Personnel associated with the new emergency aeromedical service, which returned to Athlone last week after a period out of commission following an accident.

Athlone-based air ambulance service returns

The emergency air ambulance service has been called into action on one occasion since it resumed operating from its base in Custume Barracks, Athlone, last Friday. The service was launched on June 4 last, but had to be temporarily suspended on June 19 after its helicopter sustained damage when forced to make a crash landing in Tipperary. The air ambulance had been en route to a patient in Templemore but it crash landed following a collision with power lines near Borrisoleigh. The three crew members on board escaped without injury.
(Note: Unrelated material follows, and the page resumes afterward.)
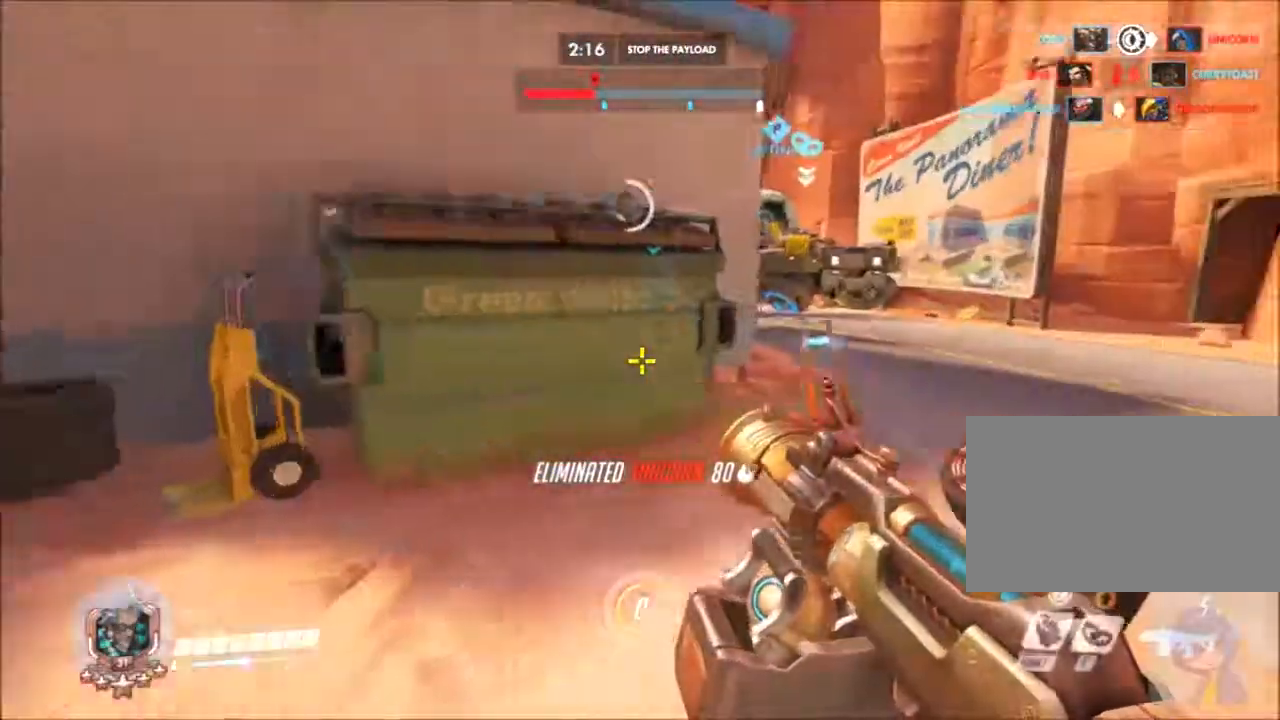
{"keys": ["d", "w"], "mouse": [], "events": []}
A replacement air ambulance began operating out of Casement Aerodrome in Baldonnel, Dublin, earlier this month, before the service resumed operating from Athlone on Friday last, July 20. In a statement issued to the Westmeath Independent yesterday (Tuesday), a spokesperson for the Department of Defence said the helicopter damaged in the Tipperary incident was currently unfit for use. "The Air Corps resumed Emergency Aeromedical Support (EAS) service operations out of Custume Barracks, Athlone on Friday last using an AW 139 helicopter," said Cliona O'Sullivan of the Department's press and information office. "The aircraft that was involved in the heavy landing incident that occurred in County Tipperary last month was an EC 135 helicopter and it remains out of service." Ms O'Sullivan added that, in the days since the service returned to Athlone, there had been "one call-out following a request for aeromedical assistance received from the HSE's National Aeromedical Co-ordination Centre." At the launch of the emergency air ambulance service in May, Health Minister Dr James Reilly said it would focus in particular on the west of the country, where hospital journey times tend to be longer. It is being operated, initially, on a one-year trial basis. "The long-term plan would be to extend the service, but obviously that's predicated on what we learn from this 'pilot' (project)," said the Minister.